%%
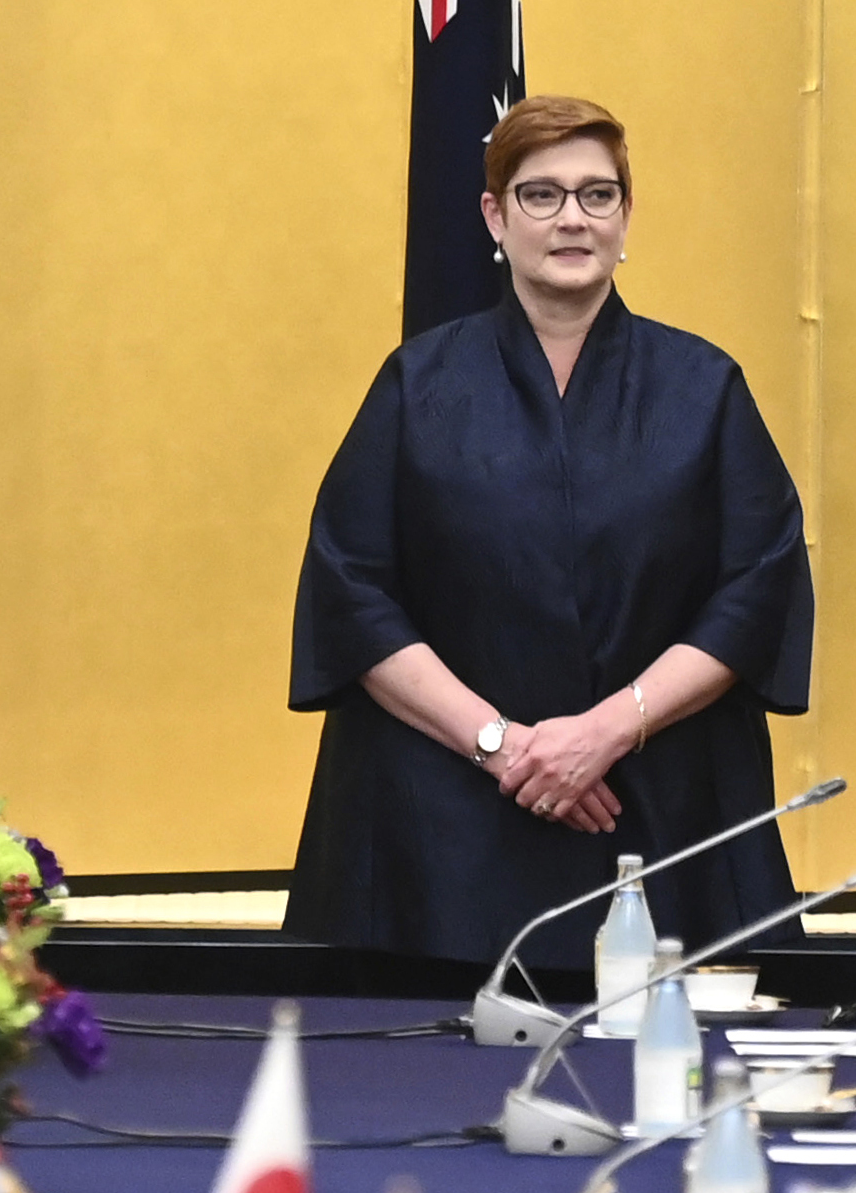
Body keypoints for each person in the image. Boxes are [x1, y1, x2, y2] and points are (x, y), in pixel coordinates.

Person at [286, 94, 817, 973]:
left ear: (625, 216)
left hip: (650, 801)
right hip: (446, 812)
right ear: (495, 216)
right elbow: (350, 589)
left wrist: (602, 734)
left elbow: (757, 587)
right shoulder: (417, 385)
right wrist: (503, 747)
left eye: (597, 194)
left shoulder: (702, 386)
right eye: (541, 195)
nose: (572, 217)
%%
%%
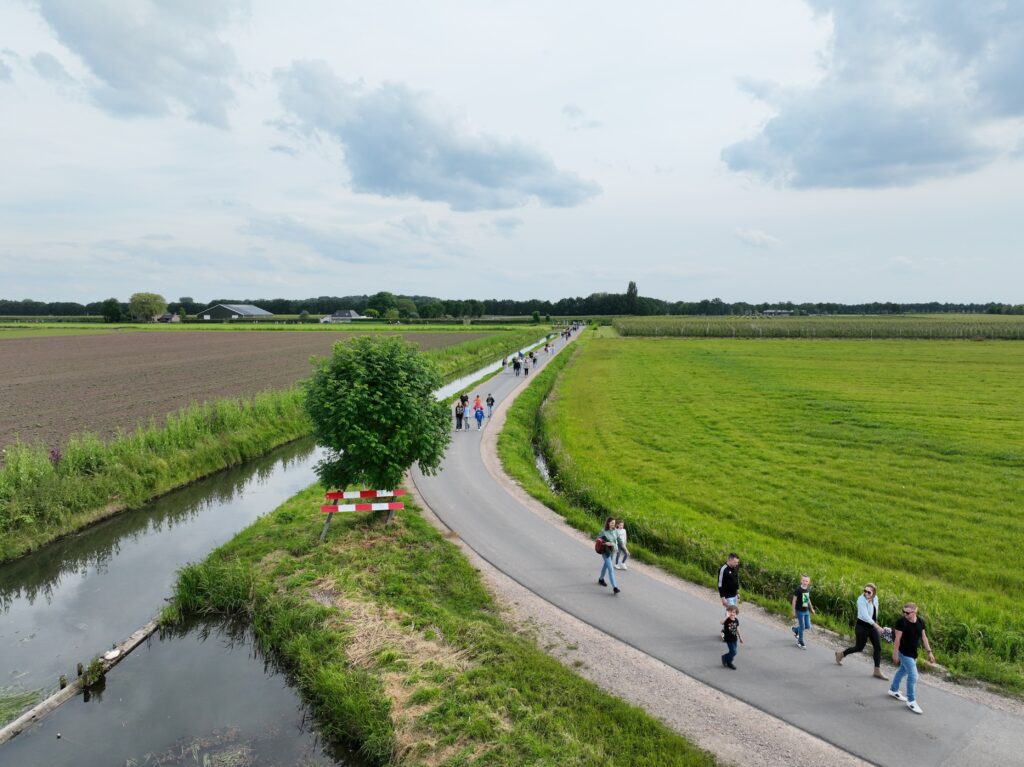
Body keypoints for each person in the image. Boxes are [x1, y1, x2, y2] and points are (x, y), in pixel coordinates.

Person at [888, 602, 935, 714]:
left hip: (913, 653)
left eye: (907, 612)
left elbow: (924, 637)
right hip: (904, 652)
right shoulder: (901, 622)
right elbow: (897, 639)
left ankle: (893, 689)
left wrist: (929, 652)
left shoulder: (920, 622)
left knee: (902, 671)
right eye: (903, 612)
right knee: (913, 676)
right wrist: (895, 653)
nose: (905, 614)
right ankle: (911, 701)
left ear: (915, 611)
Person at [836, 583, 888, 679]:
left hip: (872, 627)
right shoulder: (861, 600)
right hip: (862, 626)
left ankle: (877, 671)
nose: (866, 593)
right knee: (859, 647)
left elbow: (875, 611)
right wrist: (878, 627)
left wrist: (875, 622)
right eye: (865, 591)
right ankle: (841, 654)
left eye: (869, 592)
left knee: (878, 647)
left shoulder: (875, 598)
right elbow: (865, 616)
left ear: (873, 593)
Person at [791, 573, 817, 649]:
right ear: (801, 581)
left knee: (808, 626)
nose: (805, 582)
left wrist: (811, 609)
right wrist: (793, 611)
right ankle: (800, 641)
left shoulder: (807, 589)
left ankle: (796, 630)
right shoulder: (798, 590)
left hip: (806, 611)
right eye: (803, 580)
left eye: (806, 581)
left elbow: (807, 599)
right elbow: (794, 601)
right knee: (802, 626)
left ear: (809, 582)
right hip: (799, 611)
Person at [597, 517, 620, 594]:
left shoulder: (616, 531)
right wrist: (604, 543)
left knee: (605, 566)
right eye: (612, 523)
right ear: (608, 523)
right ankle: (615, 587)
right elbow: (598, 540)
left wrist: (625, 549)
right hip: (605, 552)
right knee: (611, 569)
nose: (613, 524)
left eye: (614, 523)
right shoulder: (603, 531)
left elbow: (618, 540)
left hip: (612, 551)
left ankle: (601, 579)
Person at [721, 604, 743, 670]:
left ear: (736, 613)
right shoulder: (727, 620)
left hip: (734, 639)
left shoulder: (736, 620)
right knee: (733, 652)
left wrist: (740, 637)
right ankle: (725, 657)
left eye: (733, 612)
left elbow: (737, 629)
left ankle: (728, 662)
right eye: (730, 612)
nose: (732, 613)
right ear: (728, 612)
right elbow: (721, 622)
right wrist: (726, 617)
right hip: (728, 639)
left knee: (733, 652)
%%
**Work item**
Retype only the lines above between the line with "right elbow: (350, 589)" and the line with "nose: (572, 217)", counting those two lines as well, and keep every character as it is.

**Your solution**
right elbow: (350, 589)
left wrist: (602, 734)
left elbow: (757, 587)
right shoulder: (417, 385)
right wrist: (503, 747)
left eye: (597, 194)
left shoulder: (702, 386)
right eye: (541, 195)
nose: (572, 217)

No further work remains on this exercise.